■ **Record list**:
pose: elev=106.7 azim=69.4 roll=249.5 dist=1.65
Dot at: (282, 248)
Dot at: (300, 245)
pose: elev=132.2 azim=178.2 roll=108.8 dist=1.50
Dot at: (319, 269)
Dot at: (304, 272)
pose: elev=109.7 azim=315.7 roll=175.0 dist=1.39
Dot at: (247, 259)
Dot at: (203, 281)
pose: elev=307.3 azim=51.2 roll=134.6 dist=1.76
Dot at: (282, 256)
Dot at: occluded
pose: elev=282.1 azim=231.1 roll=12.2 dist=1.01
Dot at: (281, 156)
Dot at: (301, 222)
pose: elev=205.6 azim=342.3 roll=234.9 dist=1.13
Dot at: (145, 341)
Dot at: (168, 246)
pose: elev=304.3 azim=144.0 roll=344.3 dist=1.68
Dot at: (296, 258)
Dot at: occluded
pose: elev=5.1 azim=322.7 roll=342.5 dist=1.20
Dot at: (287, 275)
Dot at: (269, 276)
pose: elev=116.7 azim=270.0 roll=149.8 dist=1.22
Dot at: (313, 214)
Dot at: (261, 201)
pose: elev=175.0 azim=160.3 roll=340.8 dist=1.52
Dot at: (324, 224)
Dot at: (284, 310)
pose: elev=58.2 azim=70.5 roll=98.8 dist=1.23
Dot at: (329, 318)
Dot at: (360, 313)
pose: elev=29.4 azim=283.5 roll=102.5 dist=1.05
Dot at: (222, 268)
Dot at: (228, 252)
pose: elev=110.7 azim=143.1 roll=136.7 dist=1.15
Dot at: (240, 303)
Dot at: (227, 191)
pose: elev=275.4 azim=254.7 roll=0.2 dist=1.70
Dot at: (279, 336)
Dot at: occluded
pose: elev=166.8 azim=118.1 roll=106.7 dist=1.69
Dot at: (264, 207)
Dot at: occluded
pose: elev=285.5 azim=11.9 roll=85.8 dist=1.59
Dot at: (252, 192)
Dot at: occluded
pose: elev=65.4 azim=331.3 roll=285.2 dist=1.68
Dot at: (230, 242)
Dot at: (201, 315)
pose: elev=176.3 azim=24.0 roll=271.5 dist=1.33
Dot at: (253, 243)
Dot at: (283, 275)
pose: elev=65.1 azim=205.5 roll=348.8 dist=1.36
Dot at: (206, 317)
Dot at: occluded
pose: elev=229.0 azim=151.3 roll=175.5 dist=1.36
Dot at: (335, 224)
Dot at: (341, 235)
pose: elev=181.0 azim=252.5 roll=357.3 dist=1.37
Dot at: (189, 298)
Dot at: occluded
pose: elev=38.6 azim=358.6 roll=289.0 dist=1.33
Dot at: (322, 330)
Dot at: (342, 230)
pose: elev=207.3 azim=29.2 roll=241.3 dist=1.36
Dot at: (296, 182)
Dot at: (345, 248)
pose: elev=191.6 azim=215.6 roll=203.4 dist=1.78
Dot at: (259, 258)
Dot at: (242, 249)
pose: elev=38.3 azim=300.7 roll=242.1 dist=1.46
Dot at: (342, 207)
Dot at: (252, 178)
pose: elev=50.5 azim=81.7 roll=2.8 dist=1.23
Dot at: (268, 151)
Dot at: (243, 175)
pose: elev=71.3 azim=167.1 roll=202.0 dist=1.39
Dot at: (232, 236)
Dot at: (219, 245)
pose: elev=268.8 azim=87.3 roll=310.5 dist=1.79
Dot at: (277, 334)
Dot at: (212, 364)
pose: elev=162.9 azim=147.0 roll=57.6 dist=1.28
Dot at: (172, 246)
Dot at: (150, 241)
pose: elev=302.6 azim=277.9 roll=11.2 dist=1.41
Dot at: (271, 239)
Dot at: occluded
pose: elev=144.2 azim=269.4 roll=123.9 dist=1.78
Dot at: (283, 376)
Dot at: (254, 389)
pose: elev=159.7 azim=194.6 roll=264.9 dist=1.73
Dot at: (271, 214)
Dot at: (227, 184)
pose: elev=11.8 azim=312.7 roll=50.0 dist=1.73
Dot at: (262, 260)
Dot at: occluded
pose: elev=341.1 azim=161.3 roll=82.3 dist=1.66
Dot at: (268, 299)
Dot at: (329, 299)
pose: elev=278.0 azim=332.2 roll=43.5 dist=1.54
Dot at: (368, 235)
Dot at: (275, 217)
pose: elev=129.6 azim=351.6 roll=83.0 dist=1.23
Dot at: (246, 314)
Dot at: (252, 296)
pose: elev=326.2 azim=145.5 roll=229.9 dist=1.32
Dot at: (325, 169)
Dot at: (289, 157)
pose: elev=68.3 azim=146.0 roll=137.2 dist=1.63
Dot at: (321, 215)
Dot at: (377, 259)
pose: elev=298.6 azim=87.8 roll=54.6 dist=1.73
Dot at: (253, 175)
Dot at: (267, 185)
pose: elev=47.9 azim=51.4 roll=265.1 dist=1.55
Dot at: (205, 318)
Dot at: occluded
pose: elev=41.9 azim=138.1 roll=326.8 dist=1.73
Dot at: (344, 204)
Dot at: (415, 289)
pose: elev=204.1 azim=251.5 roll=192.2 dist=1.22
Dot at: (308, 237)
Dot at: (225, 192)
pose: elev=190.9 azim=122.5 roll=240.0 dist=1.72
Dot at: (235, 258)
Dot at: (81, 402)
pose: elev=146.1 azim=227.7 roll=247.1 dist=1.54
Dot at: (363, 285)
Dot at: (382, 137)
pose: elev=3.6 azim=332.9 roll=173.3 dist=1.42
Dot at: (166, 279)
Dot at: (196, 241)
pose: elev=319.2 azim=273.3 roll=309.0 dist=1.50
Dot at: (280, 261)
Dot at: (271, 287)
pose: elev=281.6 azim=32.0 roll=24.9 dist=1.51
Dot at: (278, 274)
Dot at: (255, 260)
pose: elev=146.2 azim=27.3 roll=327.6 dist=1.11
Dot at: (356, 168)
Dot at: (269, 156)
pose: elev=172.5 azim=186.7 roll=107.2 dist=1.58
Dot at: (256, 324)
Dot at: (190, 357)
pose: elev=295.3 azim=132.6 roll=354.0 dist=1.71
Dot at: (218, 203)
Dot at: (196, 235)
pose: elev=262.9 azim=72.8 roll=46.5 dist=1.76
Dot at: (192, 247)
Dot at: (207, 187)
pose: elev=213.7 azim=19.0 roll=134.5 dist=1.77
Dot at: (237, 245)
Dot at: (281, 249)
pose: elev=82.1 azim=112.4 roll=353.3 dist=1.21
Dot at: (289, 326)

■ **What you should do**: Rewrite the listing above, changing each "pose" to "camera" and leaving every other character unchanged.

■ **Solved exercise**:
camera: elev=106.7 azim=69.4 roll=249.5 dist=1.65
Dot at: (282, 248)
Dot at: (300, 245)
camera: elev=132.2 azim=178.2 roll=108.8 dist=1.50
Dot at: (319, 269)
Dot at: (304, 272)
camera: elev=109.7 azim=315.7 roll=175.0 dist=1.39
Dot at: (247, 259)
Dot at: (203, 281)
camera: elev=307.3 azim=51.2 roll=134.6 dist=1.76
Dot at: (282, 256)
Dot at: occluded
camera: elev=282.1 azim=231.1 roll=12.2 dist=1.01
Dot at: (281, 156)
Dot at: (301, 222)
camera: elev=205.6 azim=342.3 roll=234.9 dist=1.13
Dot at: (145, 341)
Dot at: (168, 246)
camera: elev=304.3 azim=144.0 roll=344.3 dist=1.68
Dot at: (296, 258)
Dot at: occluded
camera: elev=5.1 azim=322.7 roll=342.5 dist=1.20
Dot at: (287, 275)
Dot at: (269, 276)
camera: elev=116.7 azim=270.0 roll=149.8 dist=1.22
Dot at: (313, 214)
Dot at: (261, 201)
camera: elev=175.0 azim=160.3 roll=340.8 dist=1.52
Dot at: (324, 224)
Dot at: (284, 310)
camera: elev=58.2 azim=70.5 roll=98.8 dist=1.23
Dot at: (329, 318)
Dot at: (360, 313)
camera: elev=29.4 azim=283.5 roll=102.5 dist=1.05
Dot at: (222, 268)
Dot at: (228, 252)
camera: elev=110.7 azim=143.1 roll=136.7 dist=1.15
Dot at: (240, 303)
Dot at: (227, 191)
camera: elev=275.4 azim=254.7 roll=0.2 dist=1.70
Dot at: (279, 336)
Dot at: occluded
camera: elev=166.8 azim=118.1 roll=106.7 dist=1.69
Dot at: (264, 207)
Dot at: occluded
camera: elev=285.5 azim=11.9 roll=85.8 dist=1.59
Dot at: (252, 192)
Dot at: occluded
camera: elev=65.4 azim=331.3 roll=285.2 dist=1.68
Dot at: (230, 242)
Dot at: (201, 315)
camera: elev=176.3 azim=24.0 roll=271.5 dist=1.33
Dot at: (253, 243)
Dot at: (283, 275)
camera: elev=65.1 azim=205.5 roll=348.8 dist=1.36
Dot at: (206, 317)
Dot at: occluded
camera: elev=229.0 azim=151.3 roll=175.5 dist=1.36
Dot at: (335, 224)
Dot at: (341, 235)
camera: elev=181.0 azim=252.5 roll=357.3 dist=1.37
Dot at: (189, 298)
Dot at: occluded
camera: elev=38.6 azim=358.6 roll=289.0 dist=1.33
Dot at: (322, 330)
Dot at: (342, 230)
camera: elev=207.3 azim=29.2 roll=241.3 dist=1.36
Dot at: (296, 182)
Dot at: (345, 248)
camera: elev=191.6 azim=215.6 roll=203.4 dist=1.78
Dot at: (259, 258)
Dot at: (242, 249)
camera: elev=38.3 azim=300.7 roll=242.1 dist=1.46
Dot at: (342, 207)
Dot at: (252, 178)
camera: elev=50.5 azim=81.7 roll=2.8 dist=1.23
Dot at: (268, 151)
Dot at: (243, 175)
camera: elev=71.3 azim=167.1 roll=202.0 dist=1.39
Dot at: (232, 236)
Dot at: (219, 245)
camera: elev=268.8 azim=87.3 roll=310.5 dist=1.79
Dot at: (277, 334)
Dot at: (212, 364)
camera: elev=162.9 azim=147.0 roll=57.6 dist=1.28
Dot at: (172, 246)
Dot at: (150, 241)
camera: elev=302.6 azim=277.9 roll=11.2 dist=1.41
Dot at: (271, 239)
Dot at: occluded
camera: elev=144.2 azim=269.4 roll=123.9 dist=1.78
Dot at: (283, 376)
Dot at: (254, 389)
camera: elev=159.7 azim=194.6 roll=264.9 dist=1.73
Dot at: (271, 214)
Dot at: (227, 184)
camera: elev=11.8 azim=312.7 roll=50.0 dist=1.73
Dot at: (262, 260)
Dot at: occluded
camera: elev=341.1 azim=161.3 roll=82.3 dist=1.66
Dot at: (268, 299)
Dot at: (329, 299)
camera: elev=278.0 azim=332.2 roll=43.5 dist=1.54
Dot at: (368, 235)
Dot at: (275, 217)
camera: elev=129.6 azim=351.6 roll=83.0 dist=1.23
Dot at: (246, 314)
Dot at: (252, 296)
camera: elev=326.2 azim=145.5 roll=229.9 dist=1.32
Dot at: (325, 169)
Dot at: (289, 157)
camera: elev=68.3 azim=146.0 roll=137.2 dist=1.63
Dot at: (321, 215)
Dot at: (377, 259)
camera: elev=298.6 azim=87.8 roll=54.6 dist=1.73
Dot at: (253, 175)
Dot at: (267, 185)
camera: elev=47.9 azim=51.4 roll=265.1 dist=1.55
Dot at: (205, 318)
Dot at: occluded
camera: elev=41.9 azim=138.1 roll=326.8 dist=1.73
Dot at: (344, 204)
Dot at: (415, 289)
camera: elev=204.1 azim=251.5 roll=192.2 dist=1.22
Dot at: (308, 237)
Dot at: (225, 192)
camera: elev=190.9 azim=122.5 roll=240.0 dist=1.72
Dot at: (235, 258)
Dot at: (81, 402)
camera: elev=146.1 azim=227.7 roll=247.1 dist=1.54
Dot at: (363, 285)
Dot at: (382, 137)
camera: elev=3.6 azim=332.9 roll=173.3 dist=1.42
Dot at: (166, 279)
Dot at: (196, 241)
camera: elev=319.2 azim=273.3 roll=309.0 dist=1.50
Dot at: (280, 261)
Dot at: (271, 287)
camera: elev=281.6 azim=32.0 roll=24.9 dist=1.51
Dot at: (278, 274)
Dot at: (255, 260)
camera: elev=146.2 azim=27.3 roll=327.6 dist=1.11
Dot at: (356, 168)
Dot at: (269, 156)
camera: elev=172.5 azim=186.7 roll=107.2 dist=1.58
Dot at: (256, 324)
Dot at: (190, 357)
camera: elev=295.3 azim=132.6 roll=354.0 dist=1.71
Dot at: (218, 203)
Dot at: (196, 235)
camera: elev=262.9 azim=72.8 roll=46.5 dist=1.76
Dot at: (192, 247)
Dot at: (207, 187)
camera: elev=213.7 azim=19.0 roll=134.5 dist=1.77
Dot at: (237, 245)
Dot at: (281, 249)
camera: elev=82.1 azim=112.4 roll=353.3 dist=1.21
Dot at: (289, 326)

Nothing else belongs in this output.